In a world in which AI might serve as key to unlock an urgently needed productivity gain without causing downtime, OT/IT connectivity on the shopfloor must evolve from a backend concern to a strategic priority. In this piece, we explore why connectivity is still the missing link — and what it needs to become to support the next wave of industrial intelligence.
New Buzz, Old Problem
Most factories still rely on equipment and systems that were never designed to work together. From legacy assets out of the 80s to newer assets that come with embedded sensors and modern interfaces, factory floors are a complex patchwork of machines and systems built over decades. To make matters more complicated, the level of digitalization varies not just from company to company, but from site to site — and even more so across countries. But manufacturing is not just “horizontally” disconnected. Each system itself is designed to use its own communication protocols; system controls; collect and store data in proprietary data bases or historians or run on SCADA tools tailored to local setups and plant-specific use cases. There’s no global standard, no universal interface, and no consistent way to access or move data between machines, systems, or locations3.

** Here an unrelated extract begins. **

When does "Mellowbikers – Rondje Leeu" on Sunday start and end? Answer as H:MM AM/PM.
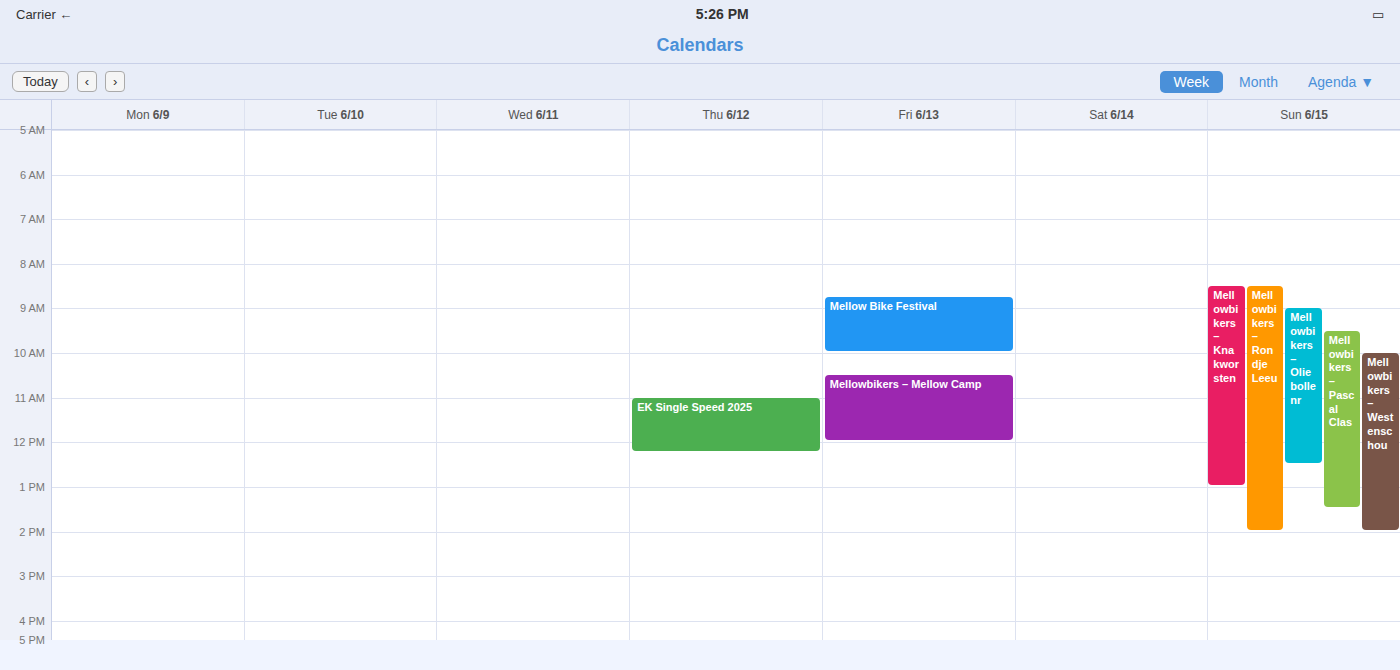
8:30 AM to 2:00 PM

As a result, many manufacturers face the same core issue: their data is technically there, but practically unusable. It’s trapped in closed systems, scattered across tools that don’t speak the same language, and difficult to extract. This makes any large-scale AI or automation project difficult to start, let alone scale.
Data Infrastructure as one of the key opportunities in the Factory tech stack
How do we address this challenge and give our industries a real shot at becoming future proof? Fortunately, this issue isn’t being overlooked (anymore) — there’s a growing ecosystem actively working on diverse solutions. Before exploring how various players are tackling it, we first turn our attention to the evolving architecture of the ‘Factory Data Hub’: a foundational data stack that integrates seamlessly with the broader factory tech stack and is essential for launching and scaling AI-driven applications.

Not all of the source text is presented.